> _Dataset rows_
···

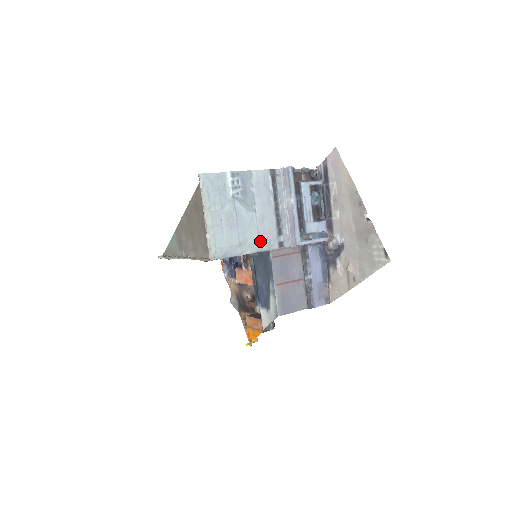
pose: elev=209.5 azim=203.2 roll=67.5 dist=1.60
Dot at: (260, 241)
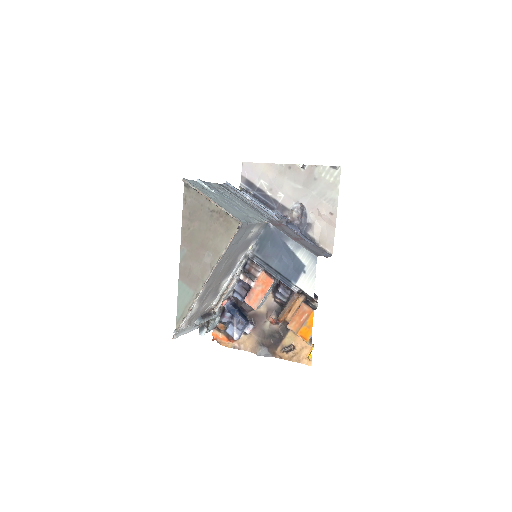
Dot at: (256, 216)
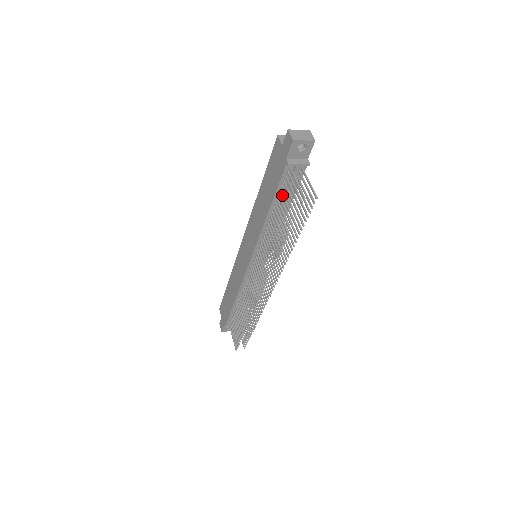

···

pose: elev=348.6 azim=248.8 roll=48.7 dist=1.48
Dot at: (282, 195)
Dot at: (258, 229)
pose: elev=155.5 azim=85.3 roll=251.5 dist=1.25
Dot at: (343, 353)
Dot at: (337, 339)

···

> _What to work on_
Reproduce, character for character, the part of the records that begins with the line containing "pose: elev=155.5 azim=85.3" and ends with the line containing "Dot at: (337, 339)", including both of those lines.

> _Solution for this task_
pose: elev=155.5 azim=85.3 roll=251.5 dist=1.25
Dot at: (343, 353)
Dot at: (337, 339)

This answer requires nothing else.